Achieving generalization in robotic manipulation remains a critical challenge, particularly for unseen scenarios and novel tasks. Current Vision-Language-Action (VLA) models, while building on top of general Vision-Language Models (VLMs), still fall short of achieving robust zero-shot performance due to the scarcity and heterogeneity prevalent in embodied datasets.

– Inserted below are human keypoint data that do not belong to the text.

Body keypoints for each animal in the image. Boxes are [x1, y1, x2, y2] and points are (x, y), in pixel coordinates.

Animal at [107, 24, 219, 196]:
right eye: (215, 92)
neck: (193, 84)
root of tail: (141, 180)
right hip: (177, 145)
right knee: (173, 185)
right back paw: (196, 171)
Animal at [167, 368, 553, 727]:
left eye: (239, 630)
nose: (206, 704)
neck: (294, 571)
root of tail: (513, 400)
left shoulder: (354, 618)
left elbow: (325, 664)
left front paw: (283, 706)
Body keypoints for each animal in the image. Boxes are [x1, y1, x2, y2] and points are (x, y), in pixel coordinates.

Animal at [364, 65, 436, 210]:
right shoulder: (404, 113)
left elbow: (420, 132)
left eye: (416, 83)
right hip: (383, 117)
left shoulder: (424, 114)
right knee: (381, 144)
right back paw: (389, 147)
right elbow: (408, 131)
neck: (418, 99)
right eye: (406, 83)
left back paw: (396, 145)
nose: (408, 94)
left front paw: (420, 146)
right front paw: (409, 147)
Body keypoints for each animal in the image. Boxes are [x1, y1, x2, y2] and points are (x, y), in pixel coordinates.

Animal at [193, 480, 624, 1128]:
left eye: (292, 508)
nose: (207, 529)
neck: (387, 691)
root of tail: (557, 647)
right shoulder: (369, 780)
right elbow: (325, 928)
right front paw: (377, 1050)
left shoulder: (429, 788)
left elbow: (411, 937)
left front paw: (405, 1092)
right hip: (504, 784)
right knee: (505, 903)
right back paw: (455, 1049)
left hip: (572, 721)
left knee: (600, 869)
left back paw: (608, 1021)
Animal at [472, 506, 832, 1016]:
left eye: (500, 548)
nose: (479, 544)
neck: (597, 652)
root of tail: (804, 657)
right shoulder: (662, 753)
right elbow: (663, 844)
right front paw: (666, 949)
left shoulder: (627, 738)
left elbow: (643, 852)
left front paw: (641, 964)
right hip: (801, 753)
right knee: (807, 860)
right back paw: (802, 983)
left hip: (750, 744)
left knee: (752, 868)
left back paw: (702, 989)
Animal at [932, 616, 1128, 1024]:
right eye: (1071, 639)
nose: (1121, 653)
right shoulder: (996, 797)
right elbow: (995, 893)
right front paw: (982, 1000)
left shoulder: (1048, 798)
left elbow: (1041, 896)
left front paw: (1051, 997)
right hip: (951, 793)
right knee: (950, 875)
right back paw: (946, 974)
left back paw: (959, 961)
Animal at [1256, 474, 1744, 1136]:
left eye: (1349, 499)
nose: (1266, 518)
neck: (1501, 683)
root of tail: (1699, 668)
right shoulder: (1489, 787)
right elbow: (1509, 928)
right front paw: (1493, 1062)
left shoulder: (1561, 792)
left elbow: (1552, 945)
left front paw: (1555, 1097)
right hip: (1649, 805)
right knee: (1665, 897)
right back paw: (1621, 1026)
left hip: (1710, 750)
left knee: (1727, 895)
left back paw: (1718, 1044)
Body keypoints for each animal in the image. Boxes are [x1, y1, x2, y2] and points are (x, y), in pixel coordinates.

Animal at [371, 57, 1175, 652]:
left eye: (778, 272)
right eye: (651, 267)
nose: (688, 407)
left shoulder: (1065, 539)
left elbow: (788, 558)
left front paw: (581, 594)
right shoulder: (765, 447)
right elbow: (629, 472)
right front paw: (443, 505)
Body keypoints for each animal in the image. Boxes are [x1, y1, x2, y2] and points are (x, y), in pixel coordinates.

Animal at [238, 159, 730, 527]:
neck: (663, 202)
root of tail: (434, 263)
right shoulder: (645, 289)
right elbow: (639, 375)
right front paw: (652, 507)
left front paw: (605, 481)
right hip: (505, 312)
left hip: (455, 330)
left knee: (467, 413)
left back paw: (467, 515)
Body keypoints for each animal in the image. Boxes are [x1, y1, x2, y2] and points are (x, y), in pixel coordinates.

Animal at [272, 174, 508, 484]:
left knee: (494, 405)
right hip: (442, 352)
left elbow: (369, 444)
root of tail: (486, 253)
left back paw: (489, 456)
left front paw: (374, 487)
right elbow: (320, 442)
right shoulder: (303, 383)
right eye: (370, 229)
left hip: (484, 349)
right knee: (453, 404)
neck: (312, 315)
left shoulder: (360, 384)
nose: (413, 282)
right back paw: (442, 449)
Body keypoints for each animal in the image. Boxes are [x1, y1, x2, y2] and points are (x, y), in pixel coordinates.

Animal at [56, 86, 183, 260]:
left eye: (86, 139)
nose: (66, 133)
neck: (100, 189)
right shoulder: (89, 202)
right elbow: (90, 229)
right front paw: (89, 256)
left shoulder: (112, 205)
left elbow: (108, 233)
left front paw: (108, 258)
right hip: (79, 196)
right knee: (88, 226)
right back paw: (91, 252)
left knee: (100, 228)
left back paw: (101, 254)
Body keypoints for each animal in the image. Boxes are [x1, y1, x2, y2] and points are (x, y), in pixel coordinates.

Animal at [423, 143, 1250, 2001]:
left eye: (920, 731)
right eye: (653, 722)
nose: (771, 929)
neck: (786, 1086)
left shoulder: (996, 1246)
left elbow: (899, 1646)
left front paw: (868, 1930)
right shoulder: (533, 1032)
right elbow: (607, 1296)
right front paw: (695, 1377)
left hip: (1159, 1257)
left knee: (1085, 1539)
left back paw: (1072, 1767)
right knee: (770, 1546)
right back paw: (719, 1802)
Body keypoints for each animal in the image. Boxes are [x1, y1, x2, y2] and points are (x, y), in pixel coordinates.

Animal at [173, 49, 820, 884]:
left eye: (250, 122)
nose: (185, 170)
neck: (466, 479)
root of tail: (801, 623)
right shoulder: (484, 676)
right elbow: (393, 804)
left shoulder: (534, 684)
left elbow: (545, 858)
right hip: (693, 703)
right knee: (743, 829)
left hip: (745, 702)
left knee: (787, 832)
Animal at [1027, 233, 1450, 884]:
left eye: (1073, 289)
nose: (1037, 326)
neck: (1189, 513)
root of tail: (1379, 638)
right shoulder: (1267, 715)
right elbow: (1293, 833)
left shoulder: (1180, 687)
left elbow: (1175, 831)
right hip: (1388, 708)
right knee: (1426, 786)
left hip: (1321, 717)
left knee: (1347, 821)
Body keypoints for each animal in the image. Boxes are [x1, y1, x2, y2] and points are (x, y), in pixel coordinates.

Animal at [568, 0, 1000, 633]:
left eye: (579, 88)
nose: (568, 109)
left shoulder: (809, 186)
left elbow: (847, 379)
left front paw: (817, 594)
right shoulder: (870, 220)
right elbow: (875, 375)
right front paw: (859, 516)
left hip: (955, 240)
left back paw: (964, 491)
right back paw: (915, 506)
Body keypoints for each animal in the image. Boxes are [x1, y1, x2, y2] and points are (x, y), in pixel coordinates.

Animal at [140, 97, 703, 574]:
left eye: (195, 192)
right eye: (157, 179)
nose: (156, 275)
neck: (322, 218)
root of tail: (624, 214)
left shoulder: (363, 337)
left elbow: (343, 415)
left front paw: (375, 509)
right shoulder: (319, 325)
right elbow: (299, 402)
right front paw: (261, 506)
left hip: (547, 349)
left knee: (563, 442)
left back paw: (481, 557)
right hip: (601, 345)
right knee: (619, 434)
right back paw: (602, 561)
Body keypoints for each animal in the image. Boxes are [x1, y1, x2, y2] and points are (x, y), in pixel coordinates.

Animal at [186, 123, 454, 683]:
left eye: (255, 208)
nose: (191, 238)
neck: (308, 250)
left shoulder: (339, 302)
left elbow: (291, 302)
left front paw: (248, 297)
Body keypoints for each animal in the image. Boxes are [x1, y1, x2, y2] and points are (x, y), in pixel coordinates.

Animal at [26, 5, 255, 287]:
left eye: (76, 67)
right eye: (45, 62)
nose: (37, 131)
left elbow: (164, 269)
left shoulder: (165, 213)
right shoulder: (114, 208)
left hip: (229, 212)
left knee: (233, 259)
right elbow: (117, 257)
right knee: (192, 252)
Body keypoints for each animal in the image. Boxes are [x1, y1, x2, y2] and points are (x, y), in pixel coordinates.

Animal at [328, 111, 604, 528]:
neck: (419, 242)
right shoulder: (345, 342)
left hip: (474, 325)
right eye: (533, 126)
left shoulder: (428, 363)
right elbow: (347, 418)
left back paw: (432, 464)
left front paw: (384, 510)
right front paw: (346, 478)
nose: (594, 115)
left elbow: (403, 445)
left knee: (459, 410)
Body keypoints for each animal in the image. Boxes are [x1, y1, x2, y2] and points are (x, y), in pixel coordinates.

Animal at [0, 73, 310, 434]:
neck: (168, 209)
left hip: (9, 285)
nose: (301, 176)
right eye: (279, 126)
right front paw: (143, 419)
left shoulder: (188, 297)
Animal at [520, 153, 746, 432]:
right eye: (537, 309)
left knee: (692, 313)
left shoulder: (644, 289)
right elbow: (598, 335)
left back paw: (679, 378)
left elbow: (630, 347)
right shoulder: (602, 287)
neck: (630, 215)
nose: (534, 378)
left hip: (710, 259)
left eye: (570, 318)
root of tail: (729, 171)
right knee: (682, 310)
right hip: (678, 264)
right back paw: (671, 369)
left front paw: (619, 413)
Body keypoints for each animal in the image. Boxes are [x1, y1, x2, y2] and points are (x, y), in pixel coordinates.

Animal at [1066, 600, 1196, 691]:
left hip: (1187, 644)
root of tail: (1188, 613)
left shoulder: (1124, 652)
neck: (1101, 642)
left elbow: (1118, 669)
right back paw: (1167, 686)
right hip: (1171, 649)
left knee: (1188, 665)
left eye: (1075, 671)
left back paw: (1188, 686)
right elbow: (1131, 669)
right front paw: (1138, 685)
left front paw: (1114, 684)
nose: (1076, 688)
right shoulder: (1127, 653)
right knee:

To address these limitations, we propose FSD (From Seeing to Doing), a novel vision-language model that generates intermediate representations through spatial relationship reasoning, providing fine-grained guidance for robotic manipulation. Our approach combines a hierarchical data pipeline for training with a self-consistency mechanism that aligns spatial coordinates with visual signals. Through extensive experiments, we comprehensively validated FSD's capabilities in both "seeing" and "doing," achieving outstanding performance across 8 benchmarks for general spatial reasoning and embodied reference abilities, as well as on our proposed more challenging benchmark VABench. We also verified zero-shot capabilities in robot manipulation, demonstrating significant performance improvements over baseline methods in both SimplerEnv and real robot settings. Experimental results show that FSD achieves 40.6% success rate in SimplerEnv and 72% success rate across 8 real-world tasks, outperforming the strongest baseline by 30%.